→ EXPLORE THE MATERIAL:
1. In the post about the image mosaic, what print size and resolution did the author want?
2. From the post about the image mosaic, copy out verbatim the stretch from "Using OpenCV I" through "but wouldn't crash.".

(Beginning of GIVEN TEXT)

"

BENJAMIN BLUNDELL'S  WEBSITE
----------------------------

A Mosaic of snaffled images

13-01-2012

## A Mosaic of snaffled images

13th of January, 2012

As is my way, I decided to embark on some intelligent vandalism, only this time, in the digital realm. We have several machines in our lab at Central St Martins and access to these is completely open. There are no student passwords and as such, students here have become lazy and left all their data on the desktop or trash. I decided to write a script to pull off all the data from these machines, find the images and mash them all together in a mosaic.

At first, I had to grab the images, rename them, resize them and put them in the right sort of place. This is actually a tricky problem because files have spaces, many directory levels and all the rest.

!/bin/bash
c=0
find . -type f -name "*.jpg" -o -name "*.jpeg"
-o -name "*.JPG" -o -name "*.png" -o -name "*.PNG"
-o -name "*.tif" -o -name "*.tiff"
-o -name "*.bmp" -o -name "*.BMP"
-o -name "*.TIFF" -o -name "*.TIF"
-o -name "*.JPEG" | while read FILE
do
fn="$(basename "$FILE")"
echo "$FILE" en=${fn*.}
dn="$(dirname "$FILE")"
cp -- "$FILE"$1/$c.$en
convert "$1/$c.$en" -resize 64x64 "$1/\$c.jpg"
let c=c+1
done


This worked more or less. There are probably improvements we can make to this but for now, I had around 300,000 images already! Quite a lot to pick from.

Originally, I wanted to use an off-the-shelf solution. I found MacOSaiX, Mazaika and Mozodojo. The image below is created with Mazaika.

The problem with all of these is they are limited to certain sizes, despite giving good results. I wanted this to be A0 at 300DPI when printed. The problem of course, is that the image sizes are huge. Most programs just can't cope with it. Mazaika is limited in how many you can use unless you buy it (and its too expensive for what it is) and the others can't cope. So, in the end, I decided to write my own.

Using OpenCV I came up with two programs that you can get from my github page. The first goes through the set of images and creates a text file of average RGB values. The second performs the matching based on this database. OpenCV is used throughout to process the images. The result was a program that took a while to run, but wouldn't crash.

You can see that although it has worked, it's not brilliant. It matches well but I noticed that some areas were just too similar. I adjusted with a small amount of random jitter in the source colour.

After looking around the web, I finally found OpenMP which is a lovely concept, baked right into GCC. It allows you to take control of many cores on your machine, and create threads easily.

pragma omp parallel for


This one line basically sped up one of the steps by a factor of 7. Essentially, this task, without local neighbourhood refinement, is all parallel and so, OpenMP was a wonderful find and a free win. Great!

There is more to be done for sure - this sort of large scale processing could be useful for video, or maybe transformed into Scala or similar for parallel processing over many machines?

(End of GIVEN TEXT)
(Beginning of INFORMATION PROVIDED)

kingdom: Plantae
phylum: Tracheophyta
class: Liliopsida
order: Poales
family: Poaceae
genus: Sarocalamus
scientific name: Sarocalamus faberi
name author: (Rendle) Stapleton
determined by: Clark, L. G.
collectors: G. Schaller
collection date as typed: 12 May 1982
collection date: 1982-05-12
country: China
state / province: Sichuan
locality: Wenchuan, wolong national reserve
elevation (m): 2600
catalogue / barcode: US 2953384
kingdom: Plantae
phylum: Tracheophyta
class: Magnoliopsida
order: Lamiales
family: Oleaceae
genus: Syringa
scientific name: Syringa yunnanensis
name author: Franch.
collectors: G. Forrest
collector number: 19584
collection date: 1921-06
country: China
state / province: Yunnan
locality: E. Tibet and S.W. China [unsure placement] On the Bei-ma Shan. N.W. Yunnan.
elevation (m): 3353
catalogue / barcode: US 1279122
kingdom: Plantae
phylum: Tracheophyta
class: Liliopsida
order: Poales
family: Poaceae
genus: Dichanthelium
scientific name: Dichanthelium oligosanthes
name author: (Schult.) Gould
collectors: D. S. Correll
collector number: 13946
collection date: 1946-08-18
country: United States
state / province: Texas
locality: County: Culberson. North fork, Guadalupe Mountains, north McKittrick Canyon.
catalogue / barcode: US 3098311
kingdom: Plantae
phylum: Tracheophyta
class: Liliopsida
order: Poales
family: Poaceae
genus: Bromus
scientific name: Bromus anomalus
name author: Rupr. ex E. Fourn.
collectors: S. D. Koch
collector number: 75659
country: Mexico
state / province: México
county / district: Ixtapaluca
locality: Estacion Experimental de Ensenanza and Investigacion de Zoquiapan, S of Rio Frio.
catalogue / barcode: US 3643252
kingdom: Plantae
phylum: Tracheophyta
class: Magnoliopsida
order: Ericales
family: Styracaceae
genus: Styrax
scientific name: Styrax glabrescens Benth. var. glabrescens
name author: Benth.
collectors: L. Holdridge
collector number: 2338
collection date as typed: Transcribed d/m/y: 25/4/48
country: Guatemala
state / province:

(End of INFORMATION PROVIDED)

→ EXERCISE RESPONSES:
1. A0 at 300 DPI.

2.
Using OpenCV I came up with two programs that you can get from my github page. The first goes through the set of images and creates a text file of average RGB values. The second performs the matching based on this database. OpenCV is used throughout to process the images. The result was a program that took a while to run, but wouldn't crash.